Granular aggregate according to the prototype, when introduced into the composition of concrete building products during heat-moisture treatment, interact with the concrete matrix in volume, similar to the proposed aggregate. Products based on the prototype have the worst thermal conductivity with a slight increase in strength.

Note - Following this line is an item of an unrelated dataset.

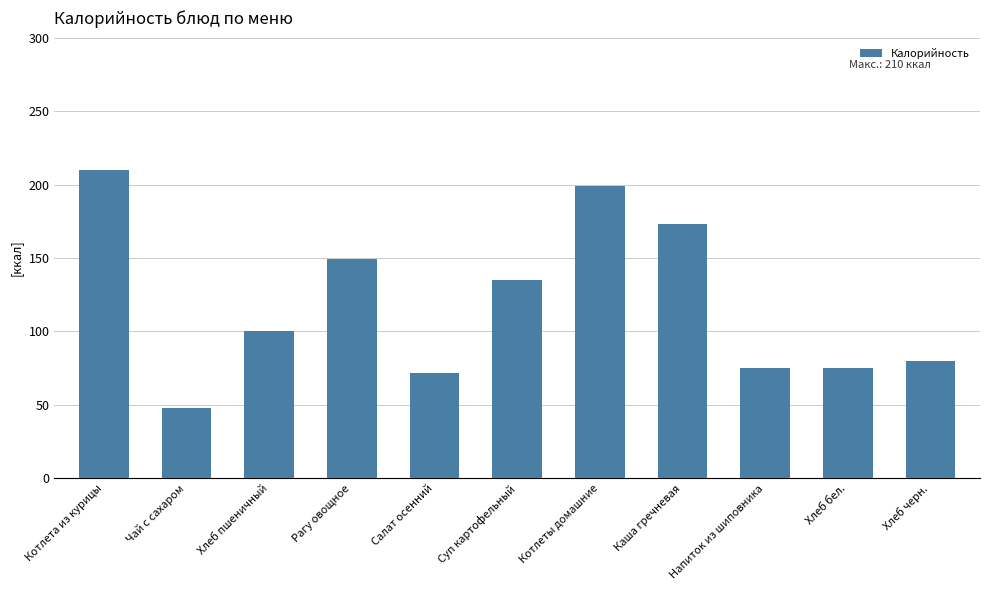

What is the difference between the values at Напиток из шиповника and Салат осенний?

3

Obtained by the present method, concrete building products have improved adhesive properties with respect to plaster mortars.

Claims (3)

1. Granular nanostructured aggregate based on highly siliceous components for concrete mix, made of silica-containing raw materials, in the form of granules with a size of 0.5-10 mm, consisting of a core and a protective shell formed on its surface from a dry dusty mixture of ground powder of quicklime and sodium silicofluoride Na ₂ SiF ₆ at a weight ratio of 0.85-0.95: 0.05-0.15, followed by hardening to strength of at least 0.12 MPa, wherein the core is obtained by granulating a mixture of silica-containing species, and crushed before passing on a sieve with a mesh of 0.315 mm, and expanded perlite sand with a particle size of up to 0.16 mm, taken in a ratio of 0.60-0.95: 0.05-0.40 by weight, bonded with an alkali-containing binder, consisting of an aqueous solution of alkali metal hydroxide and Na silicate with a density of 1.2-1.3 g / cm ³ (alkali: silicate = 0.85-0.95: 0.05-0.15 by weight) in an amount of 5-20% of mixtures. 2. A concrete mixture based on granular nanostructured aggregate for the manufacture of building products, including aggregate according to claim 1, cement, sand and water in the following ratio, wt.%:
aggregate 20-50 cement 10-15 sand 25-50 water 10-15 3. Concrete construction product, characterized in that it is made from a mixture according to claim 2.